**** DATA SHOWN

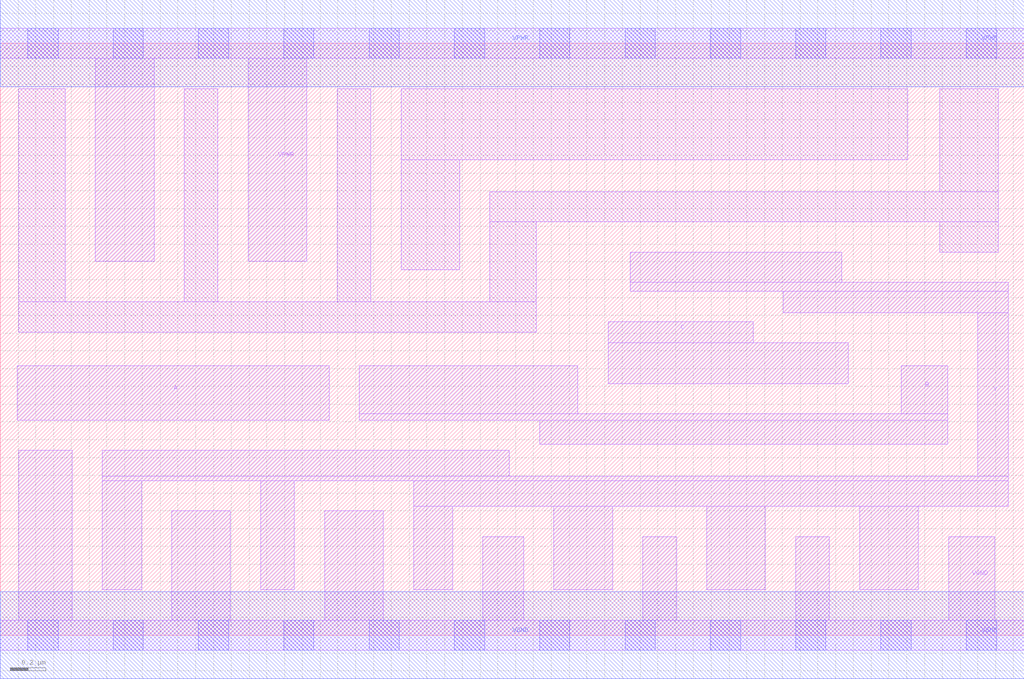
<source format=lef>
# Copyright 2020 The SkyWater PDK Authors
#
# Licensed under the Apache License, Version 2.0 (the "License");
# you may not use this file except in compliance with the License.
# You may obtain a copy of the License at
#
#     https://www.apache.org/licenses/LICENSE-2.0
#
# Unless required by applicable law or agreed to in writing, software
# distributed under the License is distributed on an "AS IS" BASIS,
# WITHOUT WARRANTIES OR CONDITIONS OF ANY KIND, either express or implied.
# See the License for the specific language governing permissions and
# limitations under the License.
#
# SPDX-License-Identifier: Apache-2.0

VERSION 5.7 ;
  NAMESCASESENSITIVE ON ;
  NOWIREEXTENSIONATPIN ON ;
  DIVIDERCHAR "/" ;
  BUSBITCHARS "[]" ;
UNITS
  DATABASE MICRONS 200 ;
END UNITS
MACRO sky130_fd_sc_lp__nor3_4
  CLASS CORE ;
  SOURCE USER ;
  FOREIGN sky130_fd_sc_lp__nor3_4 ;
  ORIGIN  0.000000  0.000000 ;
  SIZE  5.760000 BY  3.330000 ;
  SYMMETRY X Y R90 ;
  SITE unit ;
  PIN A
    ANTENNAGATEAREA  1.260000 ;
    DIRECTION INPUT ;
    USE SIGNAL ;
    PORT
      LAYER li1 ;
        RECT 0.095000 1.210000 1.850000 1.515000 ;
    END
  END A
  PIN B
    ANTENNAGATEAREA  1.260000 ;
    DIRECTION INPUT ;
    USE SIGNAL ;
    PORT
      LAYER li1 ;
        RECT 2.020000 1.210000 5.330000 1.245000 ;
        RECT 2.020000 1.245000 3.250000 1.515000 ;
        RECT 3.035000 1.075000 5.330000 1.210000 ;
        RECT 5.070000 1.245000 5.330000 1.515000 ;
    END
  END B
  PIN C
    ANTENNAGATEAREA  1.260000 ;
    DIRECTION INPUT ;
    USE SIGNAL ;
    PORT
      LAYER li1 ;
        RECT 3.420000 1.415000 4.770000 1.645000 ;
        RECT 3.420000 1.645000 4.235000 1.765000 ;
    END
  END C
  PIN Y
    ANTENNADIFFAREA  2.116800 ;
    DIRECTION OUTPUT ;
    USE SIGNAL ;
    PORT
      LAYER li1 ;
        RECT 0.575000 0.255000 0.795000 0.870000 ;
        RECT 0.575000 0.870000 5.670000 0.895000 ;
        RECT 0.575000 0.895000 2.865000 1.040000 ;
        RECT 1.465000 0.255000 1.655000 0.870000 ;
        RECT 2.325000 0.255000 2.545000 0.725000 ;
        RECT 2.325000 0.725000 5.670000 0.870000 ;
        RECT 3.115000 0.255000 3.445000 0.725000 ;
        RECT 3.545000 1.935000 5.670000 1.985000 ;
        RECT 3.545000 1.985000 4.735000 2.155000 ;
        RECT 3.975000 0.255000 4.305000 0.725000 ;
        RECT 4.405000 1.815000 5.670000 1.935000 ;
        RECT 4.835000 0.255000 5.165000 0.725000 ;
        RECT 5.500000 0.895000 5.670000 1.815000 ;
    END
  END Y
  PIN VGND
    DIRECTION INOUT ;
    USE GROUND ;
    PORT
      LAYER li1 ;
        RECT 0.000000 -0.085000 5.760000 0.085000 ;
        RECT 0.105000  0.085000 0.405000 1.040000 ;
        RECT 0.965000  0.085000 1.295000 0.700000 ;
        RECT 1.825000  0.085000 2.155000 0.700000 ;
        RECT 2.715000  0.085000 2.945000 0.555000 ;
        RECT 3.615000  0.085000 3.805000 0.555000 ;
        RECT 4.475000  0.085000 4.665000 0.555000 ;
        RECT 5.335000  0.085000 5.595000 0.555000 ;
      LAYER mcon ;
        RECT 0.155000 -0.085000 0.325000 0.085000 ;
        RECT 0.635000 -0.085000 0.805000 0.085000 ;
        RECT 1.115000 -0.085000 1.285000 0.085000 ;
        RECT 1.595000 -0.085000 1.765000 0.085000 ;
        RECT 2.075000 -0.085000 2.245000 0.085000 ;
        RECT 2.555000 -0.085000 2.725000 0.085000 ;
        RECT 3.035000 -0.085000 3.205000 0.085000 ;
        RECT 3.515000 -0.085000 3.685000 0.085000 ;
        RECT 3.995000 -0.085000 4.165000 0.085000 ;
        RECT 4.475000 -0.085000 4.645000 0.085000 ;
        RECT 4.955000 -0.085000 5.125000 0.085000 ;
        RECT 5.435000 -0.085000 5.605000 0.085000 ;
      LAYER met1 ;
        RECT 0.000000 -0.245000 5.760000 0.245000 ;
    END
  END VGND
  PIN VPWR
    DIRECTION INOUT ;
    USE POWER ;
    PORT
      LAYER li1 ;
        RECT 0.000000 3.245000 5.760000 3.415000 ;
        RECT 0.535000 2.105000 0.865000 3.245000 ;
        RECT 1.395000 2.105000 1.725000 3.245000 ;
      LAYER mcon ;
        RECT 0.155000 3.245000 0.325000 3.415000 ;
        RECT 0.635000 3.245000 0.805000 3.415000 ;
        RECT 1.115000 3.245000 1.285000 3.415000 ;
        RECT 1.595000 3.245000 1.765000 3.415000 ;
        RECT 2.075000 3.245000 2.245000 3.415000 ;
        RECT 2.555000 3.245000 2.725000 3.415000 ;
        RECT 3.035000 3.245000 3.205000 3.415000 ;
        RECT 3.515000 3.245000 3.685000 3.415000 ;
        RECT 3.995000 3.245000 4.165000 3.415000 ;
        RECT 4.475000 3.245000 4.645000 3.415000 ;
        RECT 4.955000 3.245000 5.125000 3.415000 ;
        RECT 5.435000 3.245000 5.605000 3.415000 ;
      LAYER met1 ;
        RECT 0.000000 3.085000 5.760000 3.575000 ;
    END
  END VPWR
  OBS
    LAYER li1 ;
      RECT 0.105000 1.705000 3.015000 1.875000 ;
      RECT 0.105000 1.875000 0.365000 3.075000 ;
      RECT 1.035000 1.875000 1.225000 3.075000 ;
      RECT 1.895000 1.875000 2.085000 3.075000 ;
      RECT 2.255000 2.055000 2.585000 2.675000 ;
      RECT 2.255000 2.675000 5.105000 3.075000 ;
      RECT 2.755000 1.875000 3.015000 2.325000 ;
      RECT 2.755000 2.325000 5.615000 2.495000 ;
      RECT 5.285000 2.155000 5.615000 2.325000 ;
      RECT 5.285000 2.495000 5.615000 3.075000 ;
  END
END sky130_fd_sc_lp__nor3_4

</source>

********

Please copy the data above exactly, omitting the pictures.

● **RESULT**
<source format=lef>
# Copyright 2020 The SkyWater PDK Authors
#
# Licensed under the Apache License, Version 2.0 (the "License");
# you may not use this file except in compliance with the License.
# You may obtain a copy of the License at
#
#     https://www.apache.org/licenses/LICENSE-2.0
#
# Unless required by applicable law or agreed to in writing, software
# distributed under the License is distributed on an "AS IS" BASIS,
# WITHOUT WARRANTIES OR CONDITIONS OF ANY KIND, either express or implied.
# See the License for the specific language governing permissions and
# limitations under the License.
#
# SPDX-License-Identifier: Apache-2.0

VERSION 5.7 ;
  NAMESCASESENSITIVE ON ;
  NOWIREEXTENSIONATPIN ON ;
  DIVIDERCHAR "/" ;
  BUSBITCHARS "[]" ;
UNITS
  DATABASE MICRONS 200 ;
END UNITS
MACRO sky130_fd_sc_lp__nor3_4
  CLASS CORE ;
  SOURCE USER ;
  FOREIGN sky130_fd_sc_lp__nor3_4 ;
  ORIGIN  0.000000  0.000000 ;
  SIZE  5.760000 BY  3.330000 ;
  SYMMETRY X Y R90 ;
  SITE unit ;
  PIN A
    ANTENNAGATEAREA  1.260000 ;
    DIRECTION INPUT ;
    USE SIGNAL ;
    PORT
      LAYER li1 ;
        RECT 0.095000 1.210000 1.850000 1.515000 ;
    END
  END A
  PIN B
    ANTENNAGATEAREA  1.260000 ;
    DIRECTION INPUT ;
    USE SIGNAL ;
    PORT
      LAYER li1 ;
        RECT 2.020000 1.210000 5.330000 1.245000 ;
        RECT 2.020000 1.245000 3.250000 1.515000 ;
        RECT 3.035000 1.075000 5.330000 1.210000 ;
        RECT 5.070000 1.245000 5.330000 1.515000 ;
    END
  END B
  PIN C
    ANTENNAGATEAREA  1.260000 ;
    DIRECTION INPUT ;
    USE SIGNAL ;
    PORT
      LAYER li1 ;
        RECT 3.420000 1.415000 4.770000 1.645000 ;
        RECT 3.420000 1.645000 4.235000 1.765000 ;
    END
  END C
  PIN Y
    ANTENNADIFFAREA  2.116800 ;
    DIRECTION OUTPUT ;
    USE SIGNAL ;
    PORT
      LAYER li1 ;
        RECT 0.575000 0.255000 0.795000 0.870000 ;
        RECT 0.575000 0.870000 5.670000 0.895000 ;
        RECT 0.575000 0.895000 2.865000 1.040000 ;
        RECT 1.465000 0.255000 1.655000 0.870000 ;
        RECT 2.325000 0.255000 2.545000 0.725000 ;
        RECT 2.325000 0.725000 5.670000 0.870000 ;
        RECT 3.115000 0.255000 3.445000 0.725000 ;
        RECT 3.545000 1.935000 5.670000 1.985000 ;
        RECT 3.545000 1.985000 4.735000 2.155000 ;
        RECT 3.975000 0.255000 4.305000 0.725000 ;
        RECT 4.405000 1.815000 5.670000 1.935000 ;
        RECT 4.835000 0.255000 5.165000 0.725000 ;
        RECT 5.500000 0.895000 5.670000 1.815000 ;
    END
  END Y
  PIN VGND
    DIRECTION INOUT ;
    USE GROUND ;
    PORT
      LAYER li1 ;
        RECT 0.000000 -0.085000 5.760000 0.085000 ;
        RECT 0.105000  0.085000 0.405000 1.040000 ;
        RECT 0.965000  0.085000 1.295000 0.700000 ;
        RECT 1.825000  0.085000 2.155000 0.700000 ;
        RECT 2.715000  0.085000 2.945000 0.555000 ;
        RECT 3.615000  0.085000 3.805000 0.555000 ;
        RECT 4.475000  0.085000 4.665000 0.555000 ;
        RECT 5.335000  0.085000 5.595000 0.555000 ;
      LAYER mcon ;
        RECT 0.155000 -0.085000 0.325000 0.085000 ;
        RECT 0.635000 -0.085000 0.805000 0.085000 ;
        RECT 1.115000 -0.085000 1.285000 0.085000 ;
        RECT 1.595000 -0.085000 1.765000 0.085000 ;
        RECT 2.075000 -0.085000 2.245000 0.085000 ;
        RECT 2.555000 -0.085000 2.725000 0.085000 ;
        RECT 3.035000 -0.085000 3.205000 0.085000 ;
        RECT 3.515000 -0.085000 3.685000 0.085000 ;
        RECT 3.995000 -0.085000 4.165000 0.085000 ;
        RECT 4.475000 -0.085000 4.645000 0.085000 ;
        RECT 4.955000 -0.085000 5.125000 0.085000 ;
        RECT 5.435000 -0.085000 5.605000 0.085000 ;
      LAYER met1 ;
        RECT 0.000000 -0.245000 5.760000 0.245000 ;
    END
  END VGND
  PIN VPWR
    DIRECTION INOUT ;
    USE POWER ;
    PORT
      LAYER li1 ;
        RECT 0.000000 3.245000 5.760000 3.415000 ;
        RECT 0.535000 2.105000 0.865000 3.245000 ;
        RECT 1.395000 2.105000 1.725000 3.245000 ;
      LAYER mcon ;
        RECT 0.155000 3.245000 0.325000 3.415000 ;
        RECT 0.635000 3.245000 0.805000 3.415000 ;
        RECT 1.115000 3.245000 1.285000 3.415000 ;
        RECT 1.595000 3.245000 1.765000 3.415000 ;
        RECT 2.075000 3.245000 2.245000 3.415000 ;
        RECT 2.555000 3.245000 2.725000 3.415000 ;
        RECT 3.035000 3.245000 3.205000 3.415000 ;
        RECT 3.515000 3.245000 3.685000 3.415000 ;
        RECT 3.995000 3.245000 4.165000 3.415000 ;
        RECT 4.475000 3.245000 4.645000 3.415000 ;
        RECT 4.955000 3.245000 5.125000 3.415000 ;
        RECT 5.435000 3.245000 5.605000 3.415000 ;
      LAYER met1 ;
        RECT 0.000000 3.085000 5.760000 3.575000 ;
    END
  END VPWR
  OBS
    LAYER li1 ;
      RECT 0.105000 1.705000 3.015000 1.875000 ;
      RECT 0.105000 1.875000 0.365000 3.075000 ;
      RECT 1.035000 1.875000 1.225000 3.075000 ;
      RECT 1.895000 1.875000 2.085000 3.075000 ;
      RECT 2.255000 2.055000 2.585000 2.675000 ;
      RECT 2.255000 2.675000 5.105000 3.075000 ;
      RECT 2.755000 1.875000 3.015000 2.325000 ;
      RECT 2.755000 2.325000 5.615000 2.495000 ;
      RECT 5.285000 2.155000 5.615000 2.325000 ;
      RECT 5.285000 2.495000 5.615000 3.075000 ;
  END
END sky130_fd_sc_lp__nor3_4

</source>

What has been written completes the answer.